◆ PROBLEM DESCRIPTION
Each line below containing the word "lines" needs to be shown.

◆ DATASET EXCERPTS

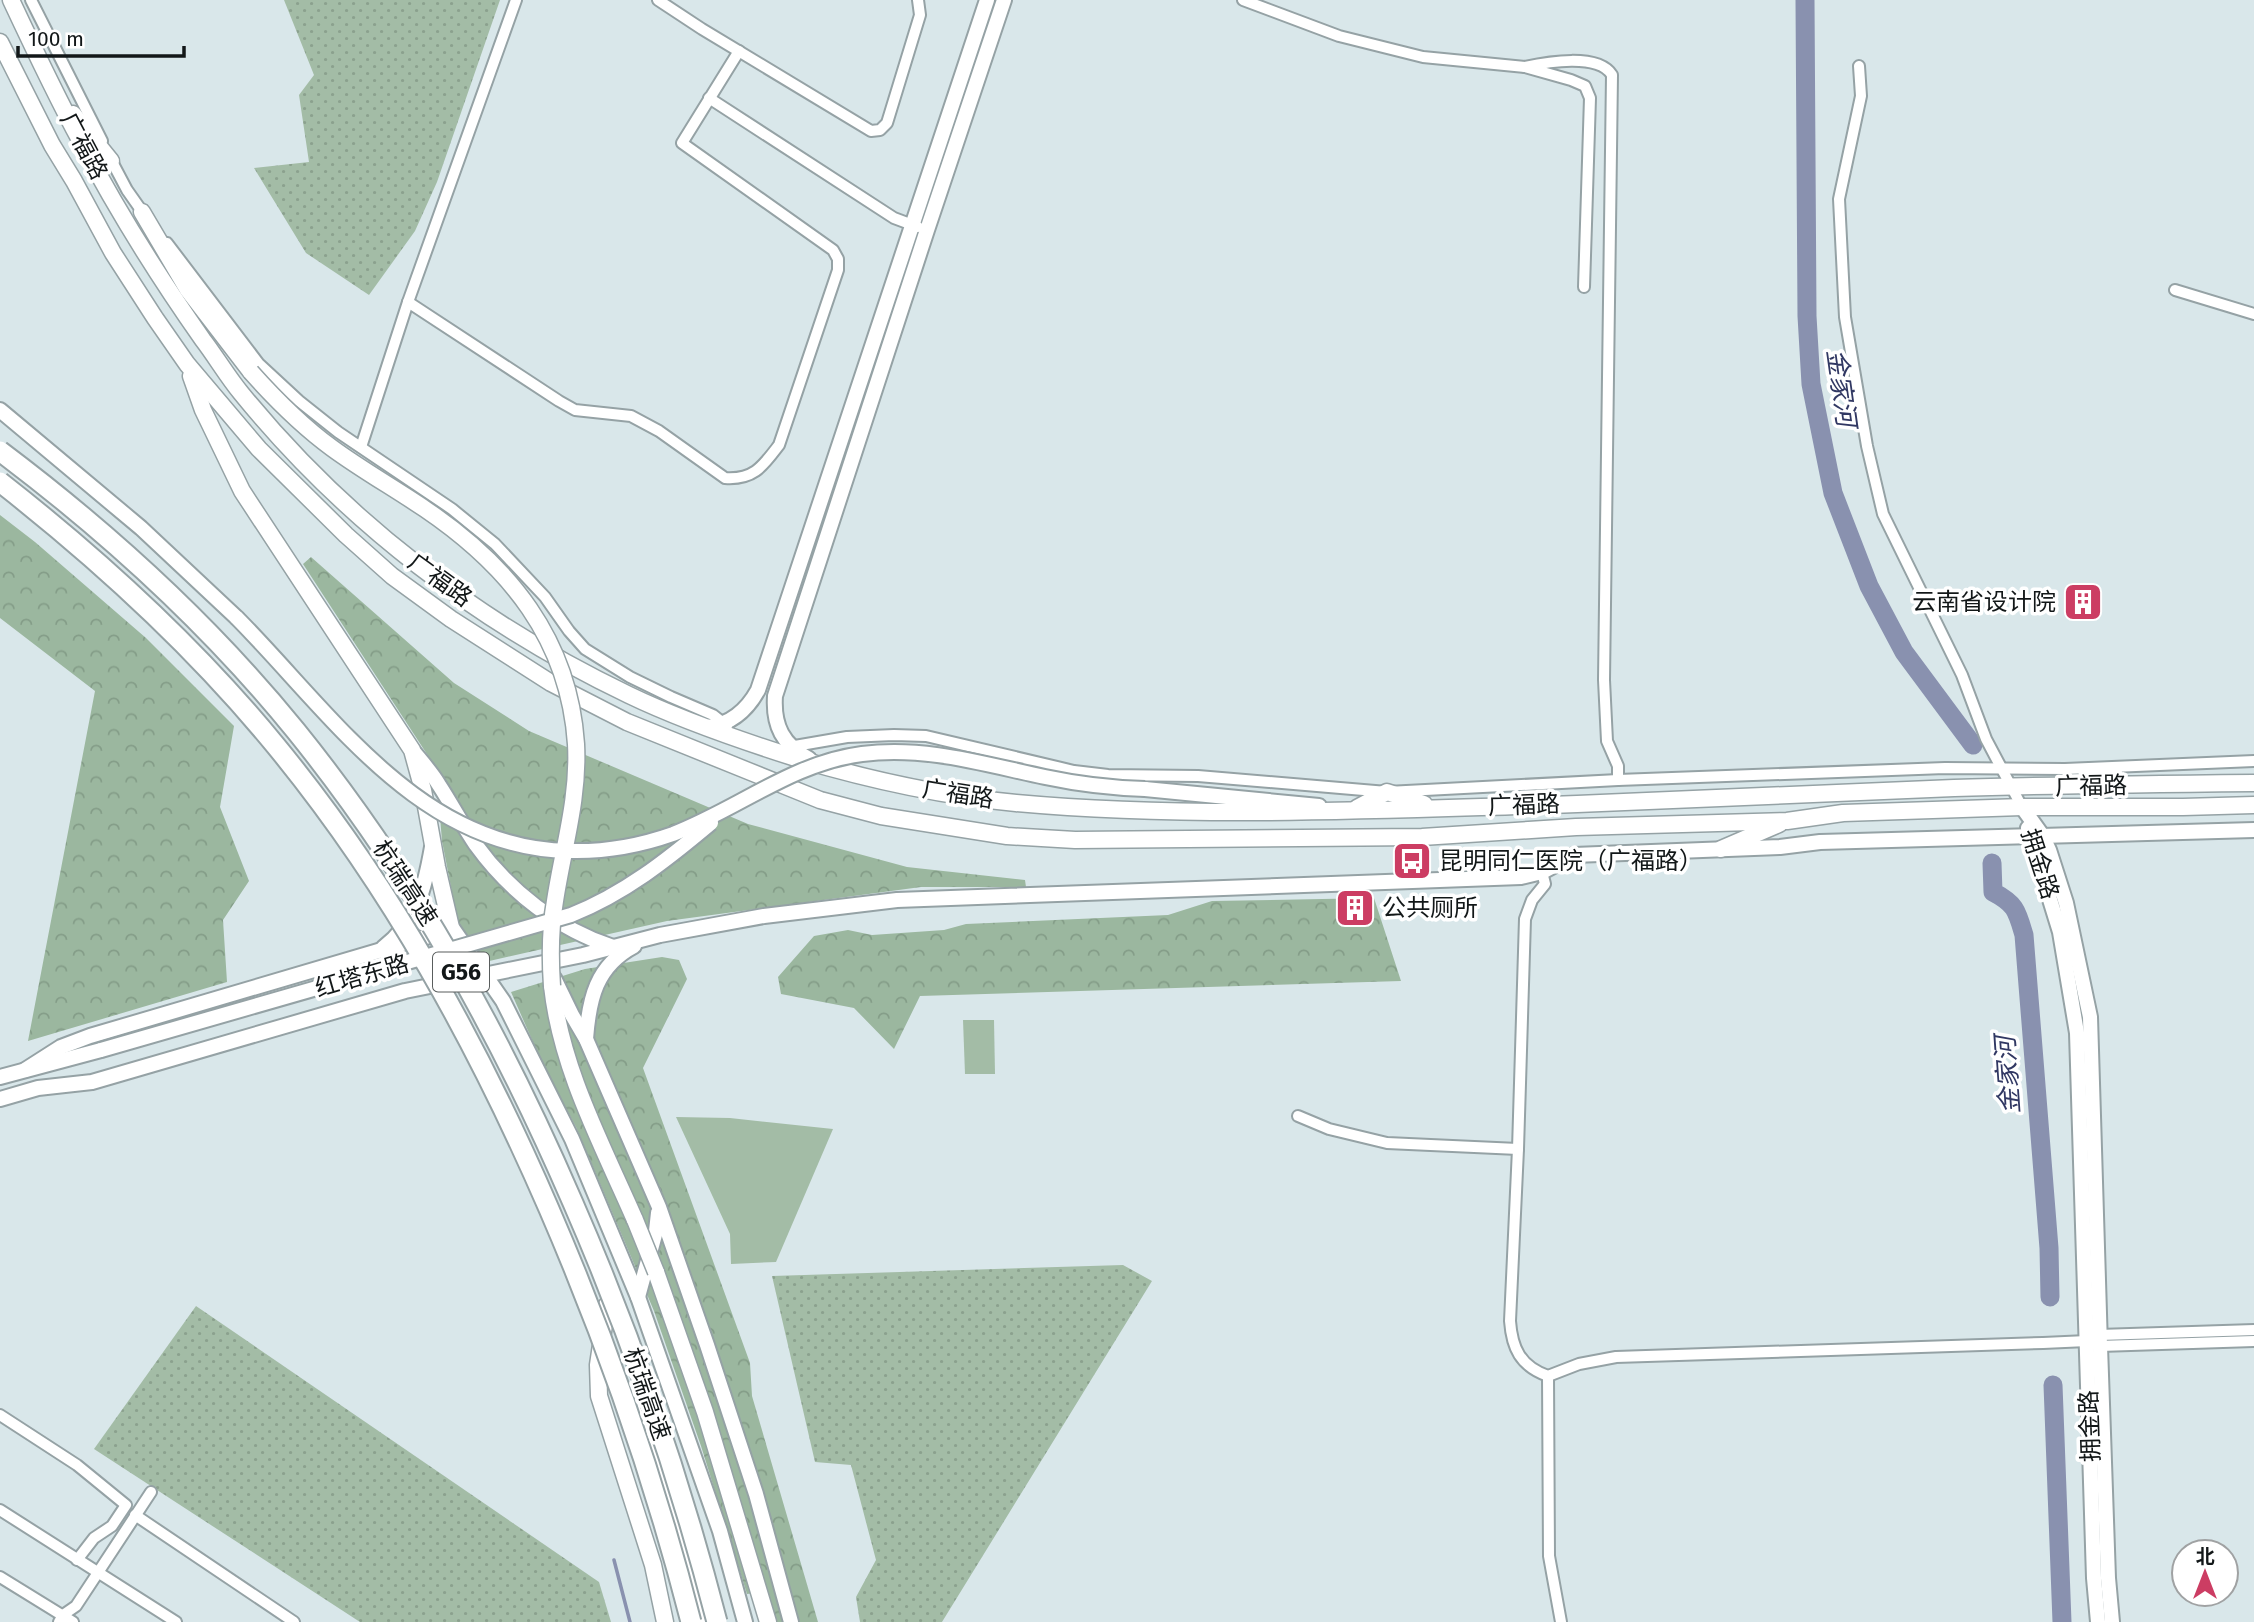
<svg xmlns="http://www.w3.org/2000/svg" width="2254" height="1622" font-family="'Fira Sans','Noto Sans SC',sans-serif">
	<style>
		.grass { fill: url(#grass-dots) }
		.forest { fill: url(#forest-crowns) }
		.park { fill: #a3bca6 }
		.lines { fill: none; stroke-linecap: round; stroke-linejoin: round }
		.stream { stroke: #8991af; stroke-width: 3.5 }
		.river { stroke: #8991af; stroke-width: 19 }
		.street-casing { stroke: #95a2a5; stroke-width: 14 }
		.secondary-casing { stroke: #95a2a5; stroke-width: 18 }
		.primary-casing { stroke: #95a2a5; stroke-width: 19 }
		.street { stroke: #fff; stroke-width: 10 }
		.secondary { stroke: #fff; stroke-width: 14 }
		.primary { stroke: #fff; stroke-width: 16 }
		.secondary-bridge-casing { stroke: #95a2a5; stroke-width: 18; stroke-linecap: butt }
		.primary-bridge-casing { stroke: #95a2a5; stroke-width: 19; stroke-linecap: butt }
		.highway-bridge-casing { stroke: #95a2a5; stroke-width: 23; stroke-linecap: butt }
		.secondary-bridge { stroke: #fff; stroke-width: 14 }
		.primary-bridge { stroke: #fff; stroke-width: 16 }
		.highway-bridge { stroke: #fff; stroke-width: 19 }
		.labels { text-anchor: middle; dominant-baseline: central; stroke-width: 7; stroke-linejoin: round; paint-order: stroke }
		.shield { fill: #fff; stroke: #595d5d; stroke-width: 2 }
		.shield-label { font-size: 23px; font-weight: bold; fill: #121718 }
		.street-label { font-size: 24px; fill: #121718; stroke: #fff }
		.poi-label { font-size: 24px; fill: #121718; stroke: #fff; text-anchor: start }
		.water-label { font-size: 26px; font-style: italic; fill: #313863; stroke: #fff }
	</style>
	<defs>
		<pattern id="grass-dots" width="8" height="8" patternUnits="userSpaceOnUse" patternTransform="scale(1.75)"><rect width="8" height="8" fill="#a3bca6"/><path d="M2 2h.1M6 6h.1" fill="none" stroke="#8ba18e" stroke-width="1.8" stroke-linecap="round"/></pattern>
		<pattern id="forest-crowns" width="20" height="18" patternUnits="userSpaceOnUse" patternTransform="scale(1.75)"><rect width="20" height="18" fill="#9bb79f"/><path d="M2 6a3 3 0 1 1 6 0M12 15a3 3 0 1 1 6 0" fill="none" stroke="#849d88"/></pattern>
	</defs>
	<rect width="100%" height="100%" fill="#d9e7ea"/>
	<!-- grass -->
	<g class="grass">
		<path d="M284,0H500L437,182L415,231L369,295L306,253L254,168L309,162L299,95L314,75Z"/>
		<path d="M1123,1265L1152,1281L942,1622H860L856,1597L876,1560L851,1465L815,1462L772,1276Z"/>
		<path d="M196,1306L599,1582L611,1622H360L94,1449Z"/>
	</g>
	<!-- forest -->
	<g class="forest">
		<path d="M0,515L35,542L146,638L234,726L220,807L249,881L223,920L227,982L28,1041L95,691L0,618Z"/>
		<path d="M311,557L454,683L529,731L748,824L907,867L1025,880L1026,887H921L667,921L485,962L458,923L442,841L436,768L303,564Z"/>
		<path d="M1374,898L1401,981L920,996L894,1049L854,1008L781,994L778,977L814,936L848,930L872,935L944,930L966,924L1168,915L1212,901Z"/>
		<path d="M662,957L679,960L687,979L643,1068L750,1363L752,1396L818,1622H771L763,1592L747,1594L701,1446L654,1311L576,1127L544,1067L511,992L585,969Z"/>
	</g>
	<!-- park -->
	<g class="park">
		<path d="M963,1020H994L995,1074H965Z"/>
		<path d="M676,1117L730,1118L833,1129L776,1262L731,1264L730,1234Z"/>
	</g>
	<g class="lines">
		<!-- stream -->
		<path class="stream" d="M614,1560L630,1622"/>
		<!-- river -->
		<g class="river">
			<path d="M1805,0L1807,316L1811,384L1833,493L1869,586L1904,652L1973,745"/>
			<path d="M1992,863L1993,892C2016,904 2017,911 2024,935L2049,1248L2050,1297"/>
			<path d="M2053,1385L2062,1622"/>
		</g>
		<!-- street casing -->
		<g class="street-casing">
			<g id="street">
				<path d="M31,0L102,141"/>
				<path d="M658,0L702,29L871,131L880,130L887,123L920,15L918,0"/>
				<path d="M1243,0L1339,36L1423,57L1525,67L1571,80L1585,86L1590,98L1584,287"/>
				<path d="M1859,66L1861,96L1839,199L1845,317L1867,446L1883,514L1962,675L1986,739L2022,807"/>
				<path d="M1525,67C1547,62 1598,53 1612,75L1604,680L1607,741L1618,766V780"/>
				<path d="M709,98L894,218L918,227"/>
				<path d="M109,156L127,190L146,217"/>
				<path d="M167,243L259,364L299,401L338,432L452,509L495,544L545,597L569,631L585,649L630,677L671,697L713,715L727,726"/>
				<path d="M2175,290L2254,314"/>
				<path d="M408,302L559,401L575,410L631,416L659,431L725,478C754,480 763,466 779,445L838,270V259L833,250L682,143L739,51"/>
				<path d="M361,447L408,302L516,0"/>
				<path d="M789,747L847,737L894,735L926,736L1074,771L1108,775L1198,776L1387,792L1618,780L1945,768L2065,769L2254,761"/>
				<path d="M1542,872L1545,884L1532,900L1525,919L1518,1149L1510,1321C1512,1348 1520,1366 1548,1376L1579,1364L1616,1357L2043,1343L2087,1341L2099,1335L2254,1330"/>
				<path d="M1298,1116L1329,1129L1387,1143L1518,1149"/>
				<path d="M2093,1343L2100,1346L2254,1341"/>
				<path d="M1548,1376L1549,1556L1561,1622"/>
				<path d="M0,1415L77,1465L126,1505L112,1526L94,1538L77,1560"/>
				<path d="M0,1510L176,1622"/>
				<path d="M135,1515L294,1622"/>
				<path d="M0,1577L73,1622"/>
				<path d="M59,1622L63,1615L76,1606L151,1492"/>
			</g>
		</g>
		<!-- secondary casing -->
		<g class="secondary-casing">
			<g id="secondary">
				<path d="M0,410L141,528L237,618"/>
				<path d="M708,727C731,724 747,710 758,690L987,0"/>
				<path d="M413,751C422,762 432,773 439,785C452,805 463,826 476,845C510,892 558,929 613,947"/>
				<path d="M809,759C783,745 773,726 775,696L927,230L1004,0"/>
				<path d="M1145,789L1319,806"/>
				<path d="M2022,807L2042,835L2049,850L2066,903L2090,1017L2100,1346L2108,1578L2112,1622"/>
				<path d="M2028,828L2060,932L2077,1033L2094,1578L2098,1622"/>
				<path d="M383,948C417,922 425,887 432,847"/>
				<path d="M554,978L572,1015L586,1039L659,1207L707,1345L756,1494L791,1622"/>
				<path d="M586,1039C589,999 596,966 634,946"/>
				<path d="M25,1070L61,1047L90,1036L453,929L503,1001L572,1139L638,1297L720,1531L745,1622"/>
				<path d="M0,1077L101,1050"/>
				<path d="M0,1099L38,1088L92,1082L405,991L583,955L660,935L764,916L897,900L1521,877L1542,872L1574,855L1780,847L1820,842L2254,830"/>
				<path d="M638,1297L656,1231L658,1213"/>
			</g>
		</g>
		<!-- primary casing -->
		<g class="primary-casing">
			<g id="primary">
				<path d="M11,0C33,47 55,94 80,140C116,209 158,276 203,340C216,357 227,376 241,393C345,521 480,624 629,695C683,721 742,741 799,759C870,780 943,796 1016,803C1191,819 1375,810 1550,805C1685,800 1820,793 1954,788C2054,785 2154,784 2254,783"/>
				<path d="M0,42L52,145L74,181L113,253L155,318L187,364L259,449L346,535L392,576L451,619L551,683L627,722L820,800L881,816L1007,836L1075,840L1422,837L1576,827L1787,821L1843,813L2022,807H2183L2254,805"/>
				<path d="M73,114L111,161"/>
				<path d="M142,212L188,290L251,372"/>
				<path d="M191,376L203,410L242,491L412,750L423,790L437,867L459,962"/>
				<path d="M1357,808L1387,792L1424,804"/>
				<path d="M1721,849L1779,824"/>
				<path d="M552,986C561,1069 602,1144 635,1220"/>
				<path d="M656,1272L705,1412L768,1622"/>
				<path d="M607,1305L598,1365L599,1396L653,1565L665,1622"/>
				<path d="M640,1399L676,1510L704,1622"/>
			</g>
		</g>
		<!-- street -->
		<use href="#street" class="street"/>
		<!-- secondary -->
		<use href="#secondary" class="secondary"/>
		<!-- primary -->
		<use href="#primary" class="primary"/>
		<!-- secondary-bridge casing -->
		<g class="secondary-bridge-casing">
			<g id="secondary-bridge">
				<path d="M237,618C332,714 419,848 569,851C604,852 639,846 673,834C738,809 792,763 862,754C926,746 983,764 1045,777C1078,784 1111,788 1145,789"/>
				<path d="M101,1050L571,915C624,894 667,860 711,823"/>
			</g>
		</g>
		<!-- primary-bridge casing -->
		<g class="primary-bridge-casing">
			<g id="primary-bridge">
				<path d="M251,372C276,400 302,426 332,448C362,470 394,488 425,509C509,566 569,639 576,744C579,799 563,848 555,901C550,929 550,957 552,986"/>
				<path d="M635,1220L656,1272"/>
			</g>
		</g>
		<!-- highway-bridge casing -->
		<g class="highway-bridge-casing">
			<g id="highway-bridge">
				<path d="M0,451C109,533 210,625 296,731C413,876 499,1032 573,1203C632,1338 680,1479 717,1622"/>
				<path d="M0,482C101,561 195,647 276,746C391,886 477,1043 549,1209C607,1343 655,1481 691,1622"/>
			</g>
		</g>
		<!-- secondary-bridge -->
		<use href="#secondary-bridge" class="secondary-bridge"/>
		<!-- primary-bridge -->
		<use href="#primary-bridge" class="primary-bridge"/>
		<!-- highway-bridge -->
		<use href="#highway-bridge" class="highway-bridge"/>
	</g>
	<!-- icons -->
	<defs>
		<g id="building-square" transform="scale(2.0125)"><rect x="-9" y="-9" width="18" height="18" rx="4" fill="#cc3d63" stroke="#fff"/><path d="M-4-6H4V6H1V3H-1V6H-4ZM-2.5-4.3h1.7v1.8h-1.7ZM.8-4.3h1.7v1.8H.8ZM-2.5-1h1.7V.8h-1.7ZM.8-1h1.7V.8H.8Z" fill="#fff"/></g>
		<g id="bus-square" transform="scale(2.0125)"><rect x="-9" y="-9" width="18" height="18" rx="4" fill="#cc3d63" stroke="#fff"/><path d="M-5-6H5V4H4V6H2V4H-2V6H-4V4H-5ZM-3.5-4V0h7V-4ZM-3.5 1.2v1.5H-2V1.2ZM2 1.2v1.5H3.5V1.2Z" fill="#fff"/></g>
	</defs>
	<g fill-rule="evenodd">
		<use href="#building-square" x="2083" y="602"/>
		<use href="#bus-square" x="1412" y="861"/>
		<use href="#building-square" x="1355" y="908"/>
	</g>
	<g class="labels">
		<!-- shield labels -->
		<rect class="shield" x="433" y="952.5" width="56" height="39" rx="5"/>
		<g class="shield-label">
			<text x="461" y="972">G56</text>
		</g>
		<!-- street labels -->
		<g class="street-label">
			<text transform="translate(84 146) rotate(62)">广福路</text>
			<text transform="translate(440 580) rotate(36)">广福路</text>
			<text transform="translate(2091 786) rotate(-1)">广福路</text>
			<text transform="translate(958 794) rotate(9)">广福路</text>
			<text transform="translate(1524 805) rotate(-2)">广福路</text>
			<text transform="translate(2040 864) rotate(72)">拥金路</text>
			<text transform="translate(405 883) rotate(57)">杭瑞高速</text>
			<text transform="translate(362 976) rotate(-16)">红塔东路</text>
			<text transform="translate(647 1394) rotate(71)">杭瑞高速</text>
			<text transform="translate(2090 1426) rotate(-92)">拥金路</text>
		</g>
		<!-- poi labels -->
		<g class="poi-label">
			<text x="2056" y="602" text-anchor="end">云南省设计院</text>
			<text x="1439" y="861">昆明同仁医院（广福路）</text>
			<text x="1382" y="908">公共厕所</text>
		</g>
		<!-- water labels -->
		<g class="water-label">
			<text transform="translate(1841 388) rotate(82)">金家河</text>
			<text transform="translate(2008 1075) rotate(-94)">金家河</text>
		</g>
	</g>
	<!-- north arrow -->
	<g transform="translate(2205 1573)"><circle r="33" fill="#ffffff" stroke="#a0a2a3" stroke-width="2"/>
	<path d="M0-5L12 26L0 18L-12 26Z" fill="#cc3d63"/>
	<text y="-10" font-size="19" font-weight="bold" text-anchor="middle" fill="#121718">北</text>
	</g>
	<!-- scale -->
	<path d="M18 46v10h166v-10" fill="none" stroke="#121718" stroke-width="3.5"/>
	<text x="28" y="46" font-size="21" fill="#121718" stroke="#ffffff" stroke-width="5" paint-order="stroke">100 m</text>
</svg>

◆ RESULT OF THIS TASK
		.lines { fill: none; stroke-linecap: round; stroke-linejoin: round }
	<g class="lines">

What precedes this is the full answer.